# Using Foam/ sponge



## killacross (Apr 29, 2010)

so...after 1 year and changing my scape and changing my scape and changing my scape...my substrate is finally depleted and my plants arent growing (as fast as i would like...)

now...i could spend the $40 to jus buy new substrate or i guess get into a fert regimen

BUT

was thinking about something random...so now I ask you all to poke holes in my idea...and crush my dreams!

what is i used a piece of foam as the "base" layer of the substrate

something porous that roots could grow fairly easy in but that holds water well.
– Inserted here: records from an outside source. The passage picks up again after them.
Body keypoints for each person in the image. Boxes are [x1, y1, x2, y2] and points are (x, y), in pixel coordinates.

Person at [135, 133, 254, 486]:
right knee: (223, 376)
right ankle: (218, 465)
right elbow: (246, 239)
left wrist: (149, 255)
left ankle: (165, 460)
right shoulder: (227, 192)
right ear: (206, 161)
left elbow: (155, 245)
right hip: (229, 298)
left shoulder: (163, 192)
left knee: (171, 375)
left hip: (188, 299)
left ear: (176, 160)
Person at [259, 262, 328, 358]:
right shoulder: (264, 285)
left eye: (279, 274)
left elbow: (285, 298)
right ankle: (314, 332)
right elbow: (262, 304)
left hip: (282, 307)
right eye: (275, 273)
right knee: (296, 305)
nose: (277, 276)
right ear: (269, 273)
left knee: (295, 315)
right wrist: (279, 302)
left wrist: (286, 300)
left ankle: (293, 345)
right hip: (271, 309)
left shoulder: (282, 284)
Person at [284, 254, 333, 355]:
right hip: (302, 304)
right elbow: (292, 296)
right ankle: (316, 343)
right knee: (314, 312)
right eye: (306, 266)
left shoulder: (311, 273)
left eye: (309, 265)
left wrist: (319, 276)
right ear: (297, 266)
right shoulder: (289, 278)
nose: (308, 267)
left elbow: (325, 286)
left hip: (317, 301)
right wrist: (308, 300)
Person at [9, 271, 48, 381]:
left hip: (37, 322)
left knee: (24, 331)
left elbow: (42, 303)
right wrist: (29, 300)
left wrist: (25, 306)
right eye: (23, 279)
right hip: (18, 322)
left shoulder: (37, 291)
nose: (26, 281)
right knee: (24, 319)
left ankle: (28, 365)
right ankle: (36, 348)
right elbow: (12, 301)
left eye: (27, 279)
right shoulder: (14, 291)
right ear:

I was thinking that you put a layer of foam down...cover it with gravel and plant the tank. then using a flavor injector (the needle type that you use on a turkey at thanksgiving) and inject fertilizer into the foam. since the foam is thick...the fertilizer _shouldnt_ leak back into the tank and the ferts will be kept in place for the plants to take up

it would be easy to "recharge" your substrate after all the nutrients are gone because you just inject it with new liquid ferts however many months


----------



## nilocg (Sep 14, 2010)

It seems like root tabs would be so much easier, but I dont see why your idea wouldnt be fine, just a lot more work. I made some root tabs and then put them in capsules which makes them much easier to get into the substrate, if you are interested in some let me know, I have a few sets that I am looking to sell.


----------



## aquaphish (Jan 22, 2005)

Sound a bit like you have too much time on your mind with such an "eye-dia". Why not just buy some good root tabs to replenish the substrate, it is alot easier. LOL

BTW I really don't think it will work the way you want it to. The reason is you are using liquid fertilizers to "dose" your sponge and there is some circulation of water in the substrate and the liquid ferts will just be circulated along with the water.

I reciently started to use some fert tabs in my substrate and they work great. You only need to replenish every 3-4 months and I have seen the difference in growth in just about 1 1/2 weeks. I used PFERTZ ROOT TABS+IRON that I got at my LFS. If your LFS does not carry them you can get them online, just google. Or you can use any other good quality root tab.


----------